*EXERCISE DETAILS:* Copy the records from the start through the line containing "picture [28, 99, 1645, 1154]", replacing each "Rendered" with "Drawn" and leaving everything else unchanged.
§ §
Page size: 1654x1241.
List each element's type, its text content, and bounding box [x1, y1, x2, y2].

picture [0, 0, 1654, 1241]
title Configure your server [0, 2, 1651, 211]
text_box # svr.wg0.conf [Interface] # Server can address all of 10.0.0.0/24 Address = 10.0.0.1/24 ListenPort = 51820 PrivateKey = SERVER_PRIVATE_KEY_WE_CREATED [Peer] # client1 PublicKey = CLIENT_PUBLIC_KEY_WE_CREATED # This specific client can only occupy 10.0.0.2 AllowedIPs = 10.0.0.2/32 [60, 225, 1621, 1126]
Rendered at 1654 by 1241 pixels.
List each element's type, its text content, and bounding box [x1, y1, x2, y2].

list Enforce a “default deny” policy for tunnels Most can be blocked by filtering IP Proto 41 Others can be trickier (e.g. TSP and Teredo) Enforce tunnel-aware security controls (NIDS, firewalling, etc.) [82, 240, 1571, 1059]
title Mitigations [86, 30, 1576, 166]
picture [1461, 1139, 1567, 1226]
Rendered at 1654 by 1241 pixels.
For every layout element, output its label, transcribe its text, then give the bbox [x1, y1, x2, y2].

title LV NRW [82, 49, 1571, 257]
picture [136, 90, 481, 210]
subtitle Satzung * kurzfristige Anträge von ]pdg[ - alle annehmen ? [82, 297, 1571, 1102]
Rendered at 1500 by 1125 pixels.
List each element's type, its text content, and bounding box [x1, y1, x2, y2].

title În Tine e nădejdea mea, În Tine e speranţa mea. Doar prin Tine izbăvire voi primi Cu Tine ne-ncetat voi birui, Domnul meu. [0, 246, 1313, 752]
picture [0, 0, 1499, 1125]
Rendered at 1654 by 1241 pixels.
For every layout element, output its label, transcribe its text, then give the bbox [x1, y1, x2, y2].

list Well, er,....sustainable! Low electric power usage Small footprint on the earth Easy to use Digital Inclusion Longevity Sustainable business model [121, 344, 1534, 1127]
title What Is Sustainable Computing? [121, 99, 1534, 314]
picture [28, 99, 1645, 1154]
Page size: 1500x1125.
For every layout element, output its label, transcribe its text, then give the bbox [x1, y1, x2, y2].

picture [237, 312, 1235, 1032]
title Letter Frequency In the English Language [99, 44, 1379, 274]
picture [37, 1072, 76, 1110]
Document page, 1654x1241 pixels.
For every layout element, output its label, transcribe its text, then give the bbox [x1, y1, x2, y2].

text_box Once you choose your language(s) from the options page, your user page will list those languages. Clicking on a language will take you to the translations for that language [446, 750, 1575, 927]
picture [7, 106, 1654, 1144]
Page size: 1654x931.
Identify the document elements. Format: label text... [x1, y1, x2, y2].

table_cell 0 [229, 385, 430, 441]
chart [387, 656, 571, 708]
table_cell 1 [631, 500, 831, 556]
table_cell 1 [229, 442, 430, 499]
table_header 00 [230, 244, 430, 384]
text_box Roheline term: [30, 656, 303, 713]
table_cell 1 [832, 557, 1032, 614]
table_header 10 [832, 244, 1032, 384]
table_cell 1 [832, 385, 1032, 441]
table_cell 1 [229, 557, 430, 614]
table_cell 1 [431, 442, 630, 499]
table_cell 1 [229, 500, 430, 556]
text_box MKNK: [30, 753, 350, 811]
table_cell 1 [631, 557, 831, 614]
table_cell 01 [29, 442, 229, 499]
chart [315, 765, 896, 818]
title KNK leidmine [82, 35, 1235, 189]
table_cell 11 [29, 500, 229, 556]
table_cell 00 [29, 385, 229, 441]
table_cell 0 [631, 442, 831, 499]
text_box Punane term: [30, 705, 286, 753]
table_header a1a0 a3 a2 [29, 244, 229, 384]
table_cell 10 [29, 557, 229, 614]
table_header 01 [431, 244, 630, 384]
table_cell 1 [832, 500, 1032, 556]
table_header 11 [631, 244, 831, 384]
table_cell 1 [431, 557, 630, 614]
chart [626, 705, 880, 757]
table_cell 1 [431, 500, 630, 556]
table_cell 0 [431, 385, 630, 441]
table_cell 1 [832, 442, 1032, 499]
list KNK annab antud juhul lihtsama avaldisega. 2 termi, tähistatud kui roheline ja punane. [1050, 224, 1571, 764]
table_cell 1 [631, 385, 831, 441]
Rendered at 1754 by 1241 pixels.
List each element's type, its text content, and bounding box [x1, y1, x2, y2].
§ §
*FINAL ANSWER:*
Page size: 1654x1241.
List each element's type, its text content, and bounding box [x1, y1, x2, y2].

picture [0, 0, 1654, 1241]
title Configure your server [0, 2, 1651, 211]
text_box # svr.wg0.conf [Interface] # Server can address all of 10.0.0.0/24 Address = 10.0.0.1/24 ListenPort = 51820 PrivateKey = SERVER_PRIVATE_KEY_WE_CREATED [Peer] # client1 PublicKey = CLIENT_PUBLIC_KEY_WE_CREATED # This specific client can only occupy 10.0.0.2 AllowedIPs = 10.0.0.2/32 [60, 225, 1621, 1126]
Drawn at 1654 by 1241 pixels.
List each element's type, its text content, and bounding box [x1, y1, x2, y2].

list Enforce a “default deny” policy for tunnels Most can be blocked by filtering IP Proto 41 Others can be trickier (e.g. TSP and Teredo) Enforce tunnel-aware security controls (NIDS, firewalling, etc.) [82, 240, 1571, 1059]
title Mitigations [86, 30, 1576, 166]
picture [1461, 1139, 1567, 1226]
Drawn at 1654 by 1241 pixels.
For every layout element, output its label, transcribe its text, then give the bbox [x1, y1, x2, y2].

title LV NRW [82, 49, 1571, 257]
picture [136, 90, 481, 210]
subtitle Satzung * kurzfristige Anträge von ]pdg[ - alle annehmen ? [82, 297, 1571, 1102]
Drawn at 1500 by 1125 pixels.
List each element's type, its text content, and bounding box [x1, y1, x2, y2].

title În Tine e nădejdea mea, În Tine e speranţa mea. Doar prin Tine izbăvire voi primi Cu Tine ne-ncetat voi birui, Domnul meu. [0, 246, 1313, 752]
picture [0, 0, 1499, 1125]
Drawn at 1654 by 1241 pixels.
For every layout element, output its label, transcribe its text, then give the bbox [x1, y1, x2, y2].

list Well, er,....sustainable! Low electric power usage Small footprint on the earth Easy to use Digital Inclusion Longevity Sustainable business model [121, 344, 1534, 1127]
title What Is Sustainable Computing? [121, 99, 1534, 314]
picture [28, 99, 1645, 1154]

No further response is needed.